• _Aim of the task_:
When you reach the line with "and any reasonable" in the data below, begin printing lines exactly, and stop once the line with "Delta reserves its" has been printed.

[Opening Entries shown section]

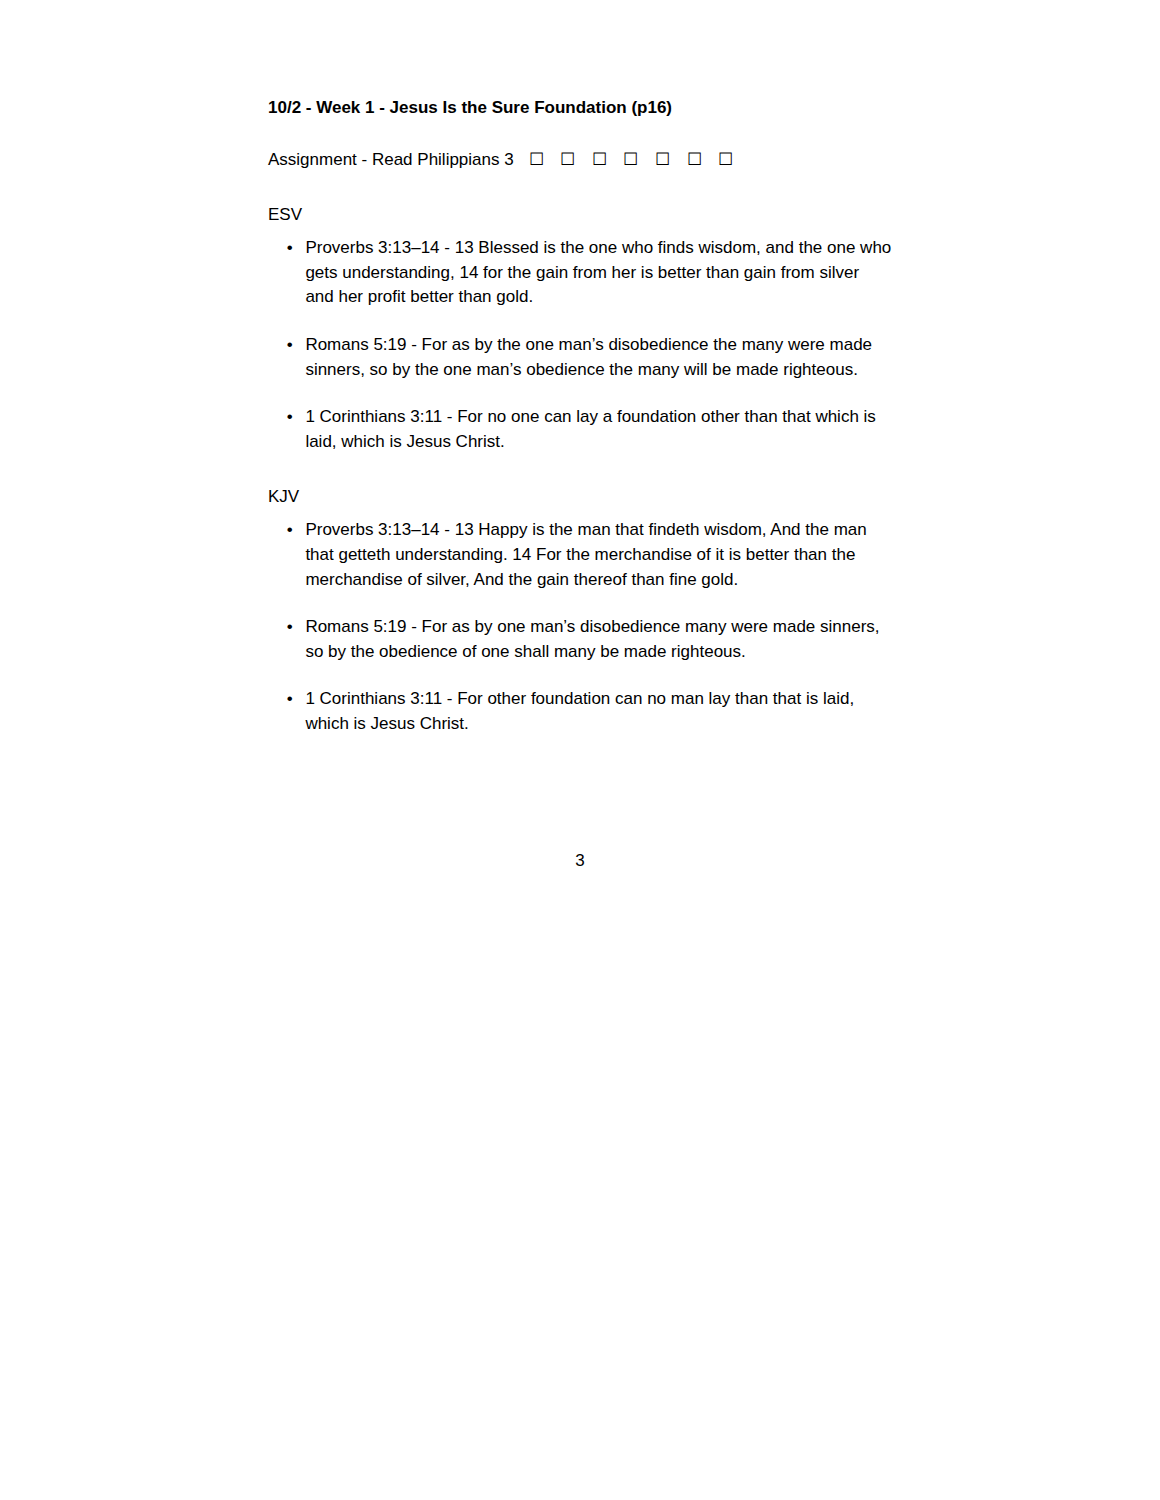10/2 - Week 1 - Jesus Is the Sure Foundation (p16)
Assignment - Read Philippians 3 ☐ ☐ ☐ ☐ ☐ ☐ ☐
ESV
Proverbs 3:13–14 - 13 Blessed is the one who finds wisdom, and the one who gets understanding, 14 for the gain from her is better than gain from silver and her profit better than gold.
Romans 5:19 - For as by the one man’s disobedience the many were made sinners, so by the one man’s obedience the many will be made righteous.
1 Corinthians 3:11 - For no one can lay a foundation other than that which is laid, which is Jesus Christ.
KJV
Proverbs 3:13–14 - 13 Happy is the man that findeth wisdom, And the man that getteth understanding. 14 For the merchandise of it is better than the merchandise of silver, And the gain thereof than fine gold.
Romans 5:19 - For as by one man’s disobedience many were made sinners, so by the obedience of one shall many be made righteous.
1 Corinthians 3:11 - For other foundation can no man lay than that is laid, which is Jesus Christ.
3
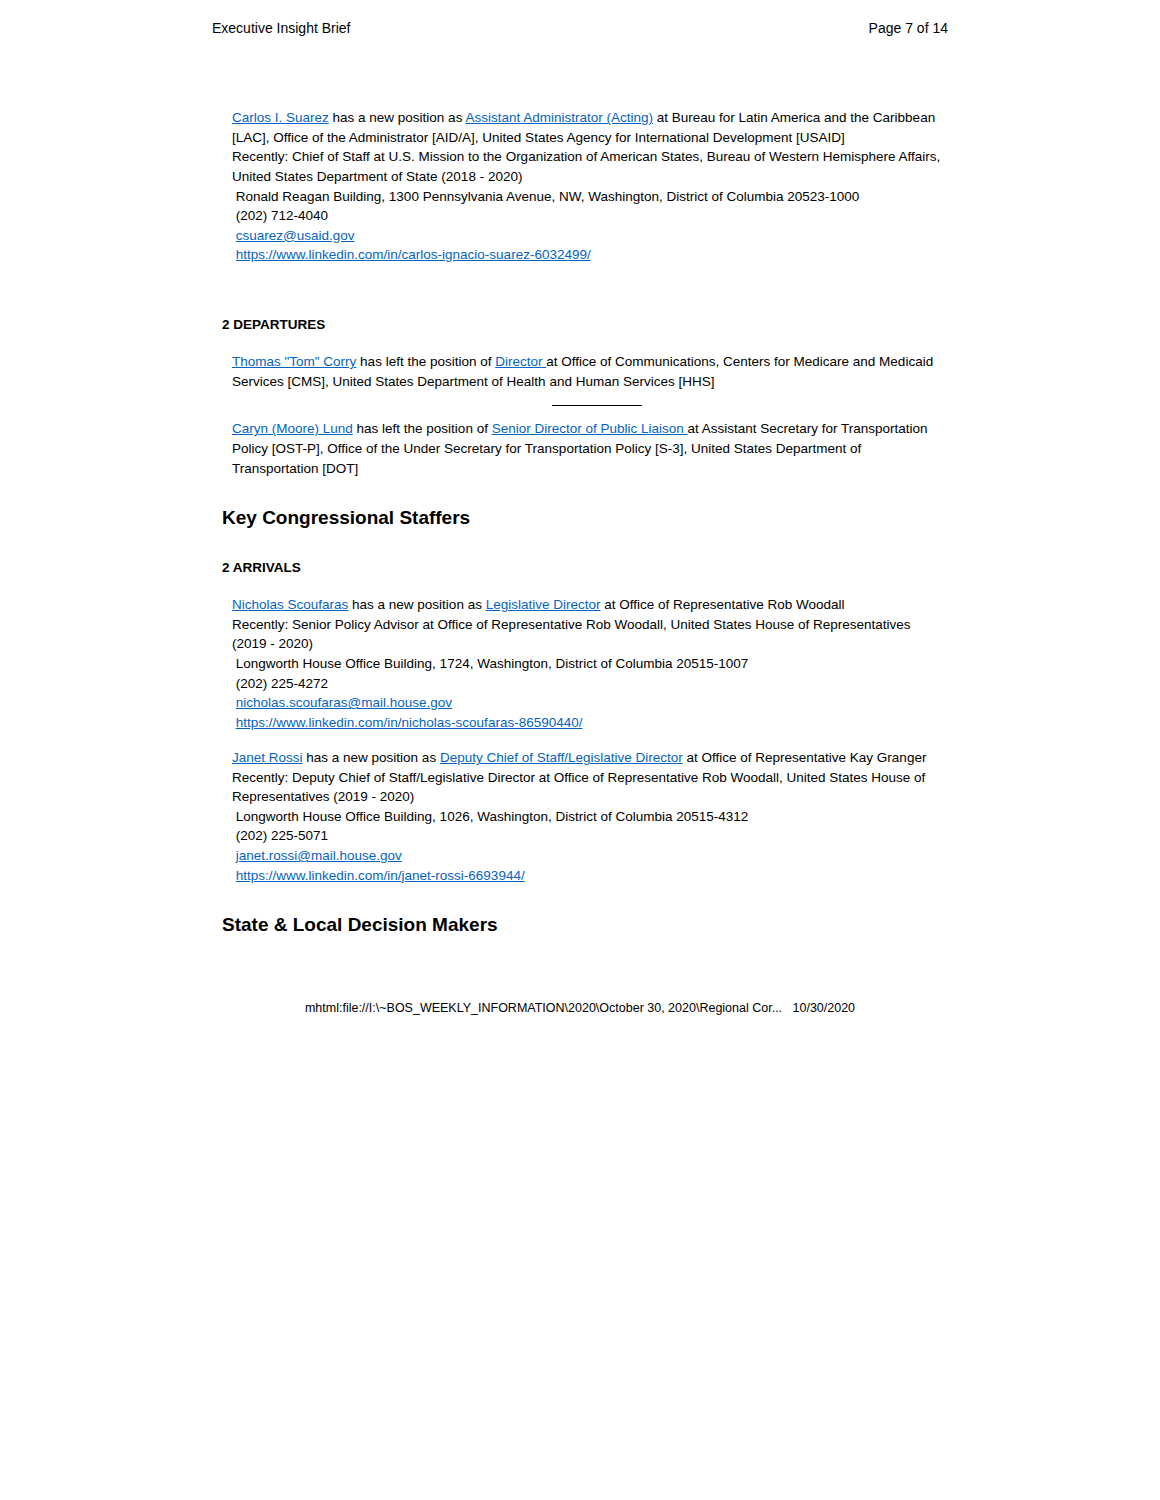Executive Insight Brief Page 7 of 14
Carlos I. Suarez has a new position as Assistant Administrator (Acting) at Bureau for Latin America and the Caribbean [LAC], Office of the Administrator [AID/A], United States Agency for International Development [USAID]
Recently: Chief of Staff at U.S. Mission to the Organization of American States, Bureau of Western Hemisphere Affairs, United States Department of State (2018 - 2020)
Ronald Reagan Building, 1300 Pennsylvania Avenue, NW, Washington, District of Columbia 20523-1000
(202) 712-4040
csuarez@usaid.gov
https://www.linkedin.com/in/carlos-ignacio-suarez-6032499/
2 DEPARTURES
Thomas "Tom" Corry has left the position of Director at Office of Communications, Centers for Medicare and Medicaid Services [CMS], United States Department of Health and Human Services [HHS]
Caryn (Moore) Lund has left the position of Senior Director of Public Liaison at Assistant Secretary for Transportation Policy [OST-P], Office of the Under Secretary for Transportation Policy [S-3], United States Department of Transportation [DOT]
Key Congressional Staffers
2 ARRIVALS
Nicholas Scoufaras has a new position as Legislative Director at Office of Representative Rob Woodall
Recently: Senior Policy Advisor at Office of Representative Rob Woodall, United States House of Representatives (2019 - 2020)
Longworth House Office Building, 1724, Washington, District of Columbia 20515-1007
(202) 225-4272
nicholas.scoufaras@mail.house.gov
https://www.linkedin.com/in/nicholas-scoufaras-86590440/
Janet Rossi has a new position as Deputy Chief of Staff/Legislative Director at Office of Representative Kay Granger
Recently: Deputy Chief of Staff/Legislative Director at Office of Representative Rob Woodall, United States House of Representatives (2019 - 2020)
Longworth House Office Building, 1026, Washington, District of Columbia 20515-4312
(202) 225-5071
janet.rossi@mail.house.gov
https://www.linkedin.com/in/janet-rossi-6693944/
State & Local Decision Makers
mhtml:file://I:\~BOS_WEEKLY_INFORMATION\2020\October 30, 2020\Regional Cor... 10/30/2020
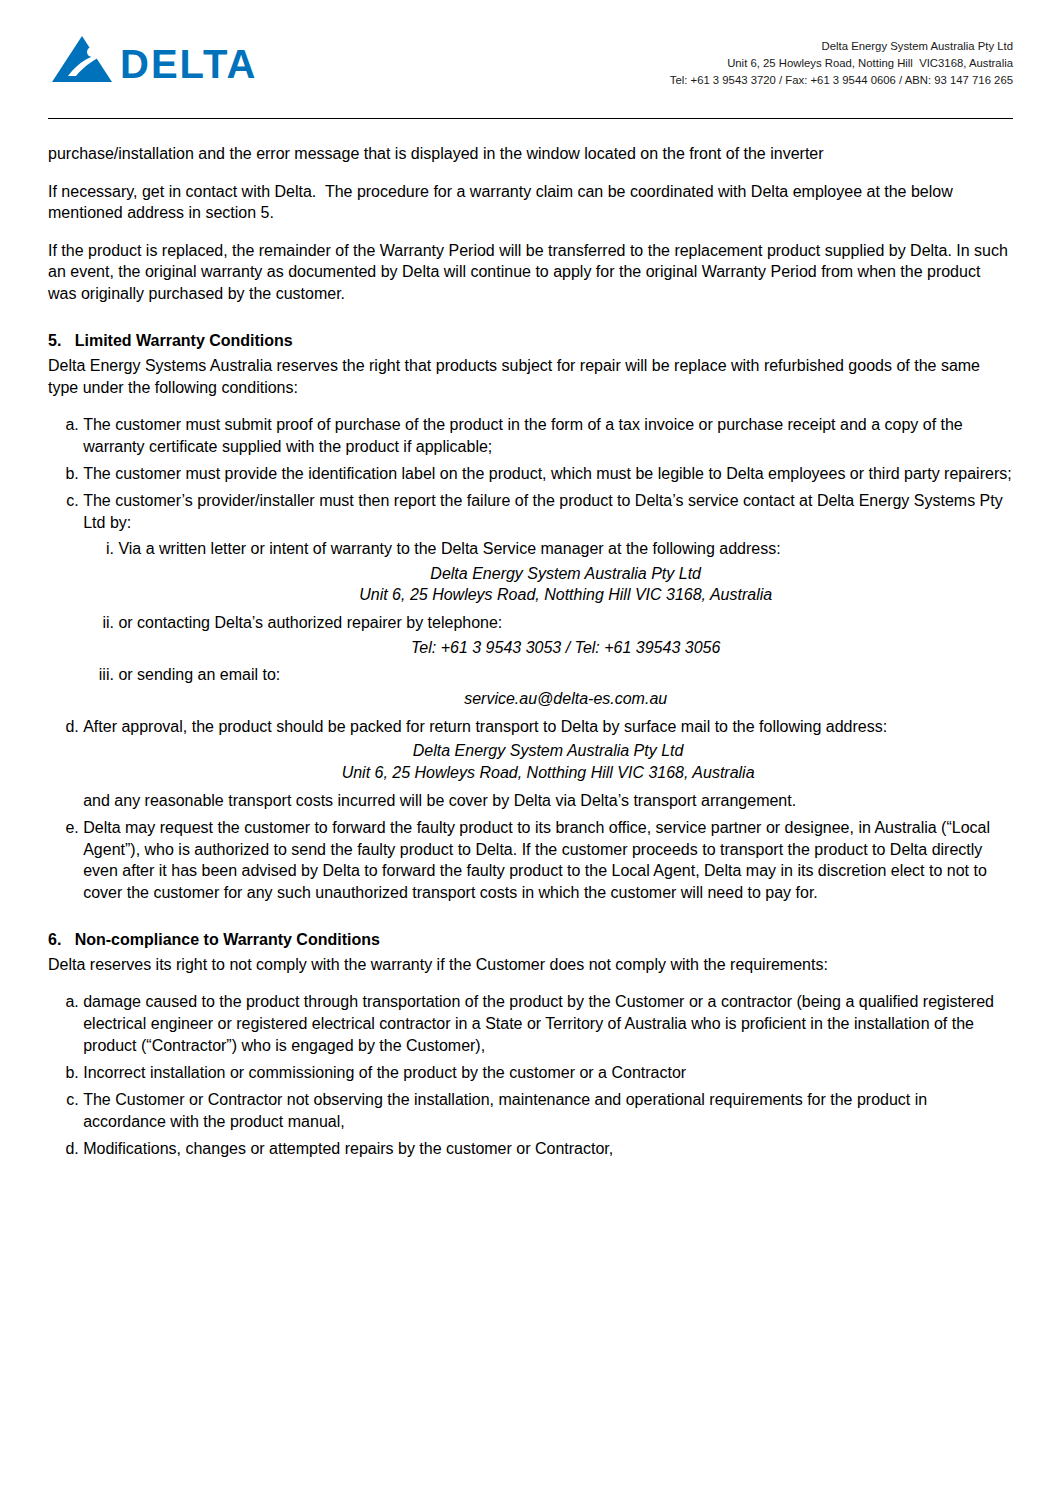DELTA
Delta Energy System Australia Pty Ltd
Unit 6, 25 Howleys Road, Notting Hill VIC3168, Australia
Tel: +61 3 9543 3720 / Fax: +61 3 9544 0606 / ABN: 93 147 716 265
purchase/installation and the error message that is displayed in the window located on the front of the inverter
If necessary, get in contact with Delta. The procedure for a warranty claim can be coordinated with Delta employee at the below mentioned address in section 5.
If the product is replaced, the remainder of the Warranty Period will be transferred to the replacement product supplied by Delta. In such an event, the original warranty as documented by Delta will continue to apply for the original Warranty Period from when the product was originally purchased by the customer.
5. Limited Warranty Conditions
Delta Energy Systems Australia reserves the right that products subject for repair will be replace with refurbished goods of the same type under the following conditions:
The customer must submit proof of purchase of the product in the form of a tax invoice or purchase receipt and a copy of the warranty certificate supplied with the product if applicable;
The customer must provide the identification label on the product, which must be legible to Delta employees or third party repairers;
The customer’s provider/installer must then report the failure of the product to Delta’s service contact at Delta Energy Systems Pty Ltd by:
Via a written letter or intent of warranty to the Delta Service manager at the following address:
Delta Energy System Australia Pty Ltd
Unit 6, 25 Howleys Road, Notthing Hill VIC 3168, Australia
or contacting Delta’s authorized repairer by telephone:
Tel: +61 3 9543 3053 / Tel: +61 39543 3056
or sending an email to:
service.au@delta-es.com.au
After approval, the product should be packed for return transport to Delta by surface mail to the following address:
Delta Energy System Australia Pty Ltd
Unit 6, 25 Howleys Road, Notthing Hill VIC 3168, Australia
and any reasonable transport costs incurred will be cover by Delta via Delta’s transport arrangement.
Delta may request the customer to forward the faulty product to its branch office, service partner or designee, in Australia (“Local Agent”), who is authorized to send the faulty product to Delta. If the customer proceeds to transport the product to Delta directly even after it has been advised by Delta to forward the faulty product to the Local Agent, Delta may in its discretion elect to not to cover the customer for any such unauthorized transport costs in which the customer will need to pay for.
6. Non-compliance to Warranty Conditions
Delta reserves its right to not comply with the warranty if the Customer does not comply with the requirements:
damage caused to the product through transportation of the product by the Customer or a contractor (being a qualified registered electrical engineer or registered electrical contractor in a State or Territory of Australia who is proficient in the installation of the product (“Contractor”) who is engaged by the Customer),
Incorrect installation or commissioning of the product by the customer or a Contractor
The Customer or Contractor not observing the installation, maintenance and operational requirements for the product in accordance with the product manual,
Modifications, changes or attempted repairs by the customer or Contractor,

[Closing Entries shown section]

• _Exercise output_:
and any reasonable transport costs incurred will be cover by Delta via Delta’s transport arrangement.
Delta may request the customer to forward the faulty product to its branch office, service partner or designee, in Australia (“Local Agent”), who is authorized to send the faulty product to Delta. If the customer proceeds to transport the product to Delta directly even after it has been advised by Delta to forward the faulty product to the Local Agent, Delta may in its discretion elect to not to cover the customer for any such unauthorized transport costs in which the customer will need to pay for.
6. Non-compliance to Warranty Conditions
Delta reserves its right to not comply with the warranty if the Customer does not comply with the requirements:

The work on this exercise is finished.